The world of projects is a world in which most workers will devote due diligence to the effort in which they are engaged. With the opportunity to participate in planning, attention from the project manager, recognition, rewards, and opportunities to demonstrate skill and competence, most IPM task team members will make a serious effort to successfully complete their project commitments after they start. Starting on time, as previously noted, is something a project manager must give attention to, and walk-about management is one tool used to ensure that this happens.
As the project manager keeps in touch with current tasks, he or she asks task leaders for help in understanding where they are in their task effort, what they need, and what information he or she can pass along to successor task leaders that will be helpful in the task's transitions. This gives the project manager opportunities to evaluate the level of diligence that is being devoted to the task.
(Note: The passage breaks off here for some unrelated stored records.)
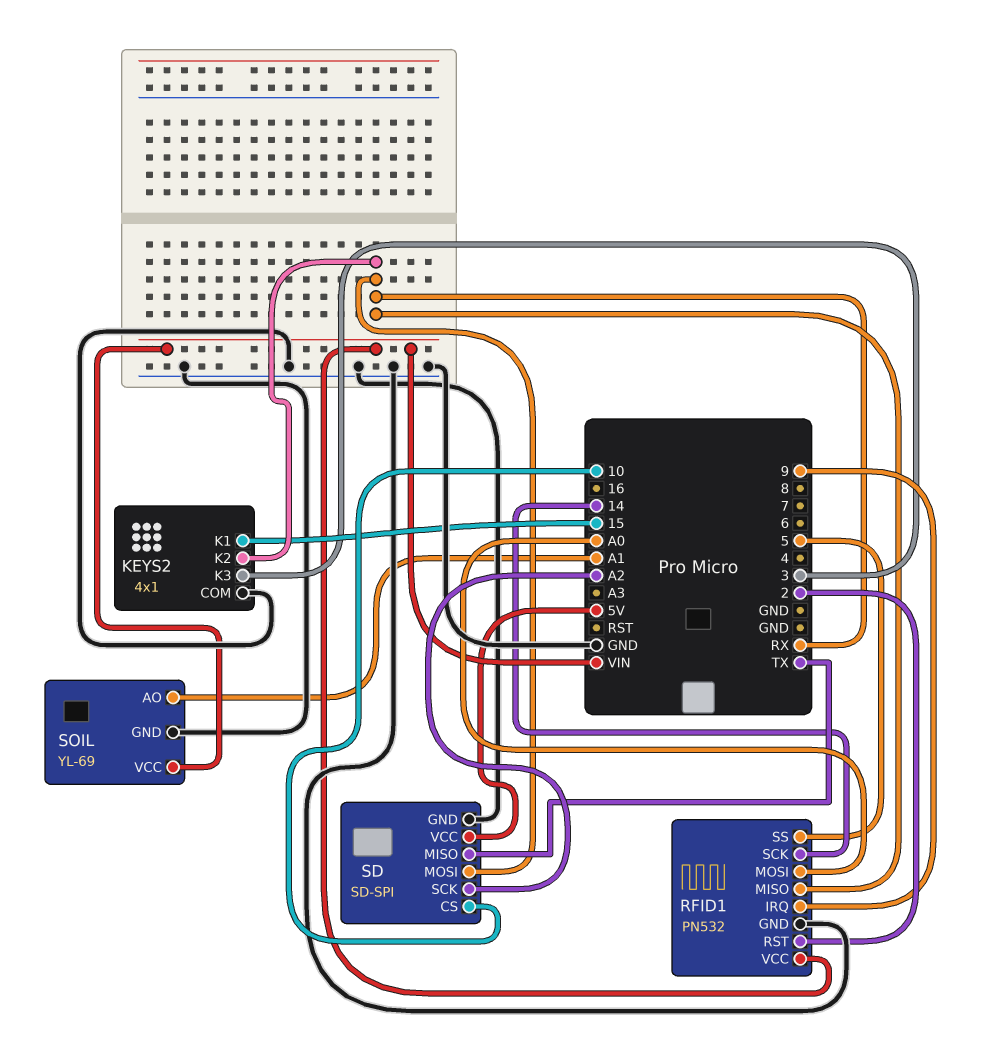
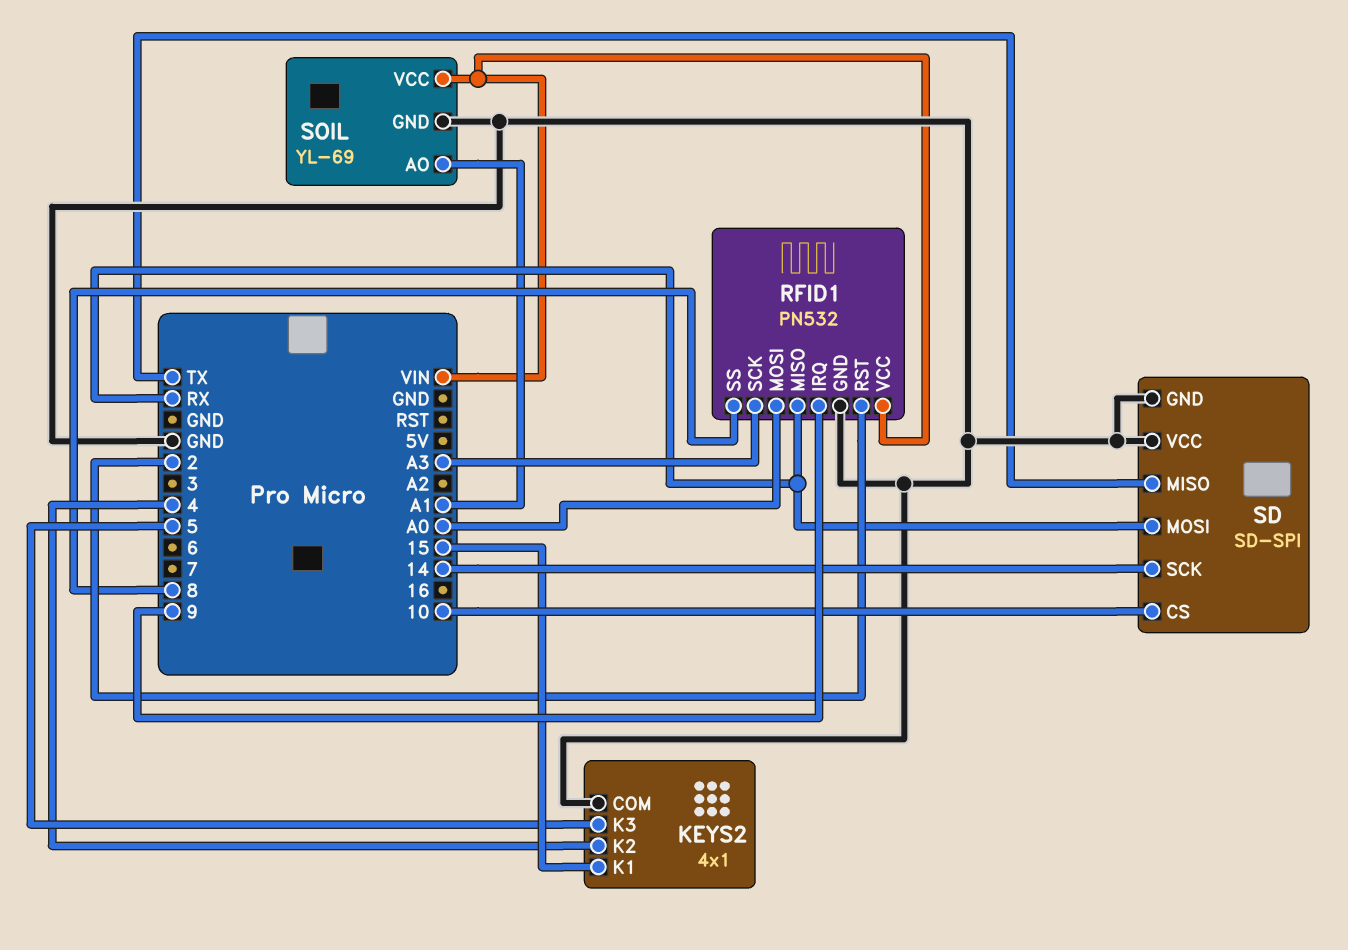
KEYS2 pin K2: RX -> 4
KEYS2 pin K3: 3 -> 5
RFID1 pin SCK: 14 -> A3
RFID1 pin SS: 5 -> 8
SD pin SCK: A2 -> 14
SD pin VCC: 5V -> GND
It gives him or her the opportunity to praise and support the team members, and to identify any unsatisfactory task performances. Although the latter does not happen often, it does occasionally happen, and every project manager must be prepared to deal with it. Dealing with an unsatisfactory performance is something many project managers prefer to avoid. However, they must deal with it because it impacts overall project performance. Overall performance is the project manager's responsibility. Remember: "There is no such thing as a good excuse."
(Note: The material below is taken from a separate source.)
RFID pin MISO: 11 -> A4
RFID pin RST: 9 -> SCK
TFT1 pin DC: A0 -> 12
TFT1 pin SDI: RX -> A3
Line supervisors also must deal with unsatisfactory performance. In fact, there is a long history and a great amount of literature on how to do it correctly. An authoritarian approach has its limitations, and the project manager has limited authority. The project manager must approach an unsatisfactory performance firmly but with sophistication.
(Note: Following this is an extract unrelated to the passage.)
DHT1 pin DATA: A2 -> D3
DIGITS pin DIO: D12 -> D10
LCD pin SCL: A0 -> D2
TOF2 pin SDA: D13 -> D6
The first thing the project manager must do when he or she suspects an unsatisfactory performance is to determine why it is happening. For example, the project team may be bogged down with a problem that they do not know how to fix and are unwilling to admit they have a dilemma. The project manager can begin by asking questions about what they are doing and what they might be doing. A project manager's questions often help a task workgroup's members solve their own problems. In addition, the project manager also may help them get outside assistance that they are reluctant to seek. This project manager is solving performance problems as a resource person and as a mentor.
When the project manger discovers that the unsatisfactory performance is basically caused by lack of effort on the part of a task leader or the task team, he or she faces a classic disciplinary problem. Lessons derived from the training of supervisors will guide this response.
The project manager must clearly and precisely identify what is not happening that should be happening. Opinions and impressions do not stand up here data of some relevance must be uncovered. If work progress during the time the task has been underway can be compared to other similar efforts and it is clear that the task is unreasonably and slowly progressing, then this data must be discussed. If work progress is much slower than the task leader committed to during discussions while preparing the Gantt chart, then this data must be discussed. If problems that will affect the outcome have emerged and have not been addressed, then this must be discussed. Never approach a project team member with the statement, "I think there is a problem with how the task is progressing" unless and until you are well prepared to explain why you think there is a problem.
Whenever the project manager raises a question about task performance with a task leader, it must be presented with this attitude: We have a problem, let's try to figure out what we can do about it.
The problem is always addressed as soon as possible, with the task leader in private and on the task leader's own turf. The project manager always goes to the task leader. The project manager never asks the task leader to come to him.
At this point, the project manager and the task leader discuss whether or not there really is a problem. If the task leader accepts the perception that there is a problem, the discussion proceeds to "What can we do about it?" When this discussion ends with action items, it is desirable that the action items are captured in a written work plan on which both the task leader and the project manager are willing to sign off.
If the task leader does not accept the perception that there is a problem, even though it is clear that the task will not be performed well or as scheduled, more firm discipline is required. The project manager writes out his or her perception of the problem with consideration of the current and projected project impact, gives the task leader a copy, and invites him or her to a discussion with the resource manager or supervisor to whom the task leader permanently reports. With or without the task team leader, the project manager promptly schedules a meeting with the resource manager using the prepared documentation. The project manager then asks the resource manager for backup with disciplinary action to get the task back on track, or if necessary, the removal of the task leader and the assignment of a satisfactory replacement. If this does not work, the project manager takes the problem to the project sponsor, seeking his or her help. This help is necessary. There must be discipline and order in the project's workplace and among the project's team members.
There are variations possible for this approach that all seek the same result due diligence devoted to the project task. The project manager must always be prepared to act when discipline is called for. Always discipline workers using a careful, responsible process; give team members every chance to make corrections at steps along the way but do not ignore the problem and hope it will go away. In addition, be sure to document your actions. You are a manager with managerial responsibilities!
It is very important to follow the procedure described here before taking the problem to the project sponsor. It should be clear to everyone on the team that all reasonable steps will be taken before seeking outside intervention; they must believe that this approach is not a threat to any of them. At the same time, the team must realize that the project is important and that the project manager will not ignore unpleasant problems.